**Action item**. Please set down the data word for word; images do not go in the copy.

**Data block**.
○ ○ ○ ○

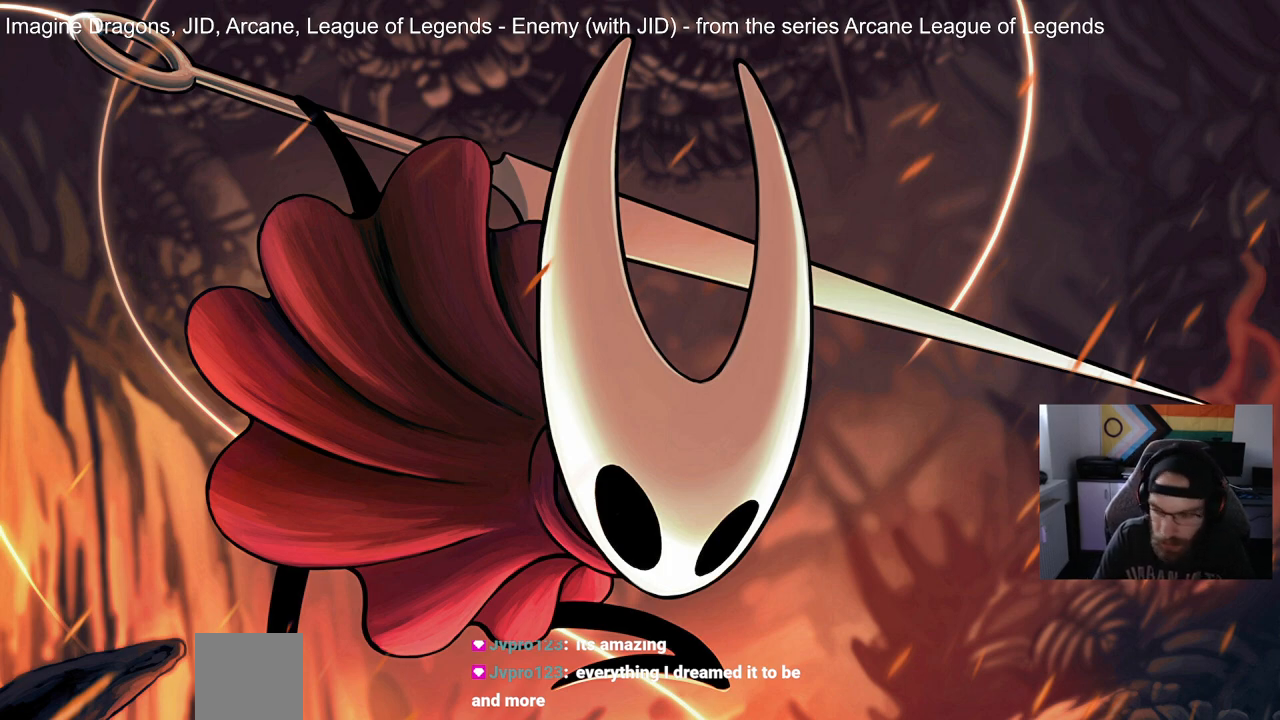
{"buttons": [], "left_stick": "up-right", "right_stick": "up-right", "events": [[217, "left_stick", "left"], [350, "left_stick", "down"], [417, "left_stick", "up-right"], [483, "right_stick", "up-right"]]}
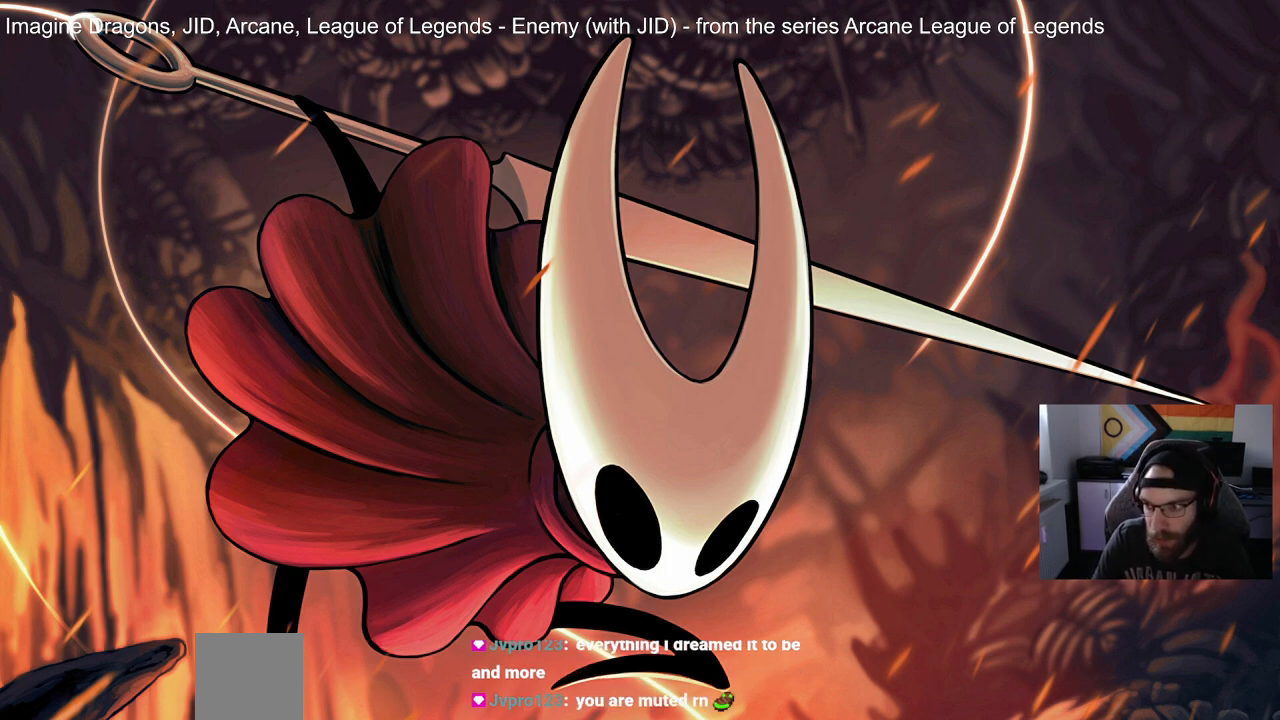
{"buttons": [], "left_stick": "left", "right_stick": "up", "events": [[117, "left_stick", "up-left"], [167, "right_stick", "up"], [183, "left_stick", "down-left"], [283, "left_stick", "left"]]}
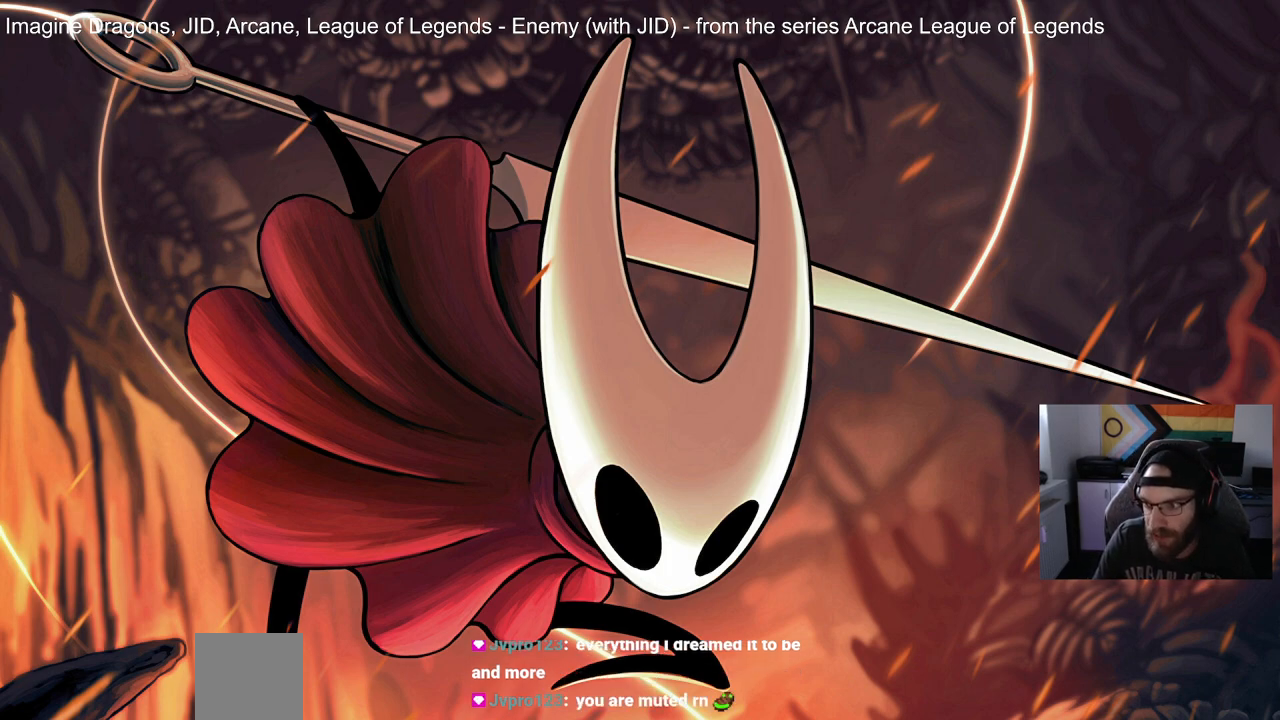
{"buttons": [], "left_stick": "left", "right_stick": "up", "events": []}
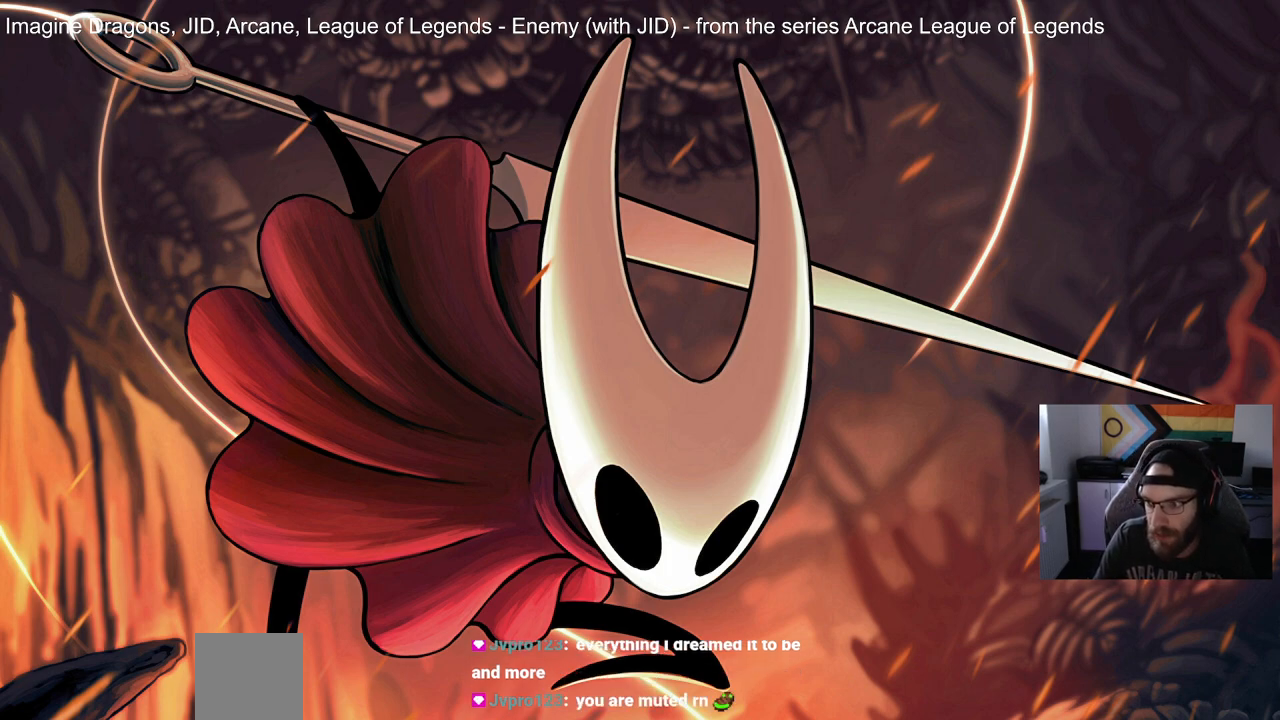
{"buttons": [], "left_stick": "left", "right_stick": "up", "events": []}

○ ○ ○ ○

**Problem solution**.
{"buttons": [], "left_stick": "up-right", "right_stick": "up-right", "events": [[217, "left_stick", "left"], [350, "left_stick", "down"], [417, "left_stick", "up-right"], [483, "right_stick", "up-right"]]}
{"buttons": [], "left_stick": "left", "right_stick": "up", "events": [[117, "left_stick", "up-left"], [167, "right_stick", "up"], [183, "left_stick", "down-left"], [283, "left_stick", "left"]]}
{"buttons": [], "left_stick": "left", "right_stick": "up", "events": []}
{"buttons": [], "left_stick": "left", "right_stick": "up", "events": []}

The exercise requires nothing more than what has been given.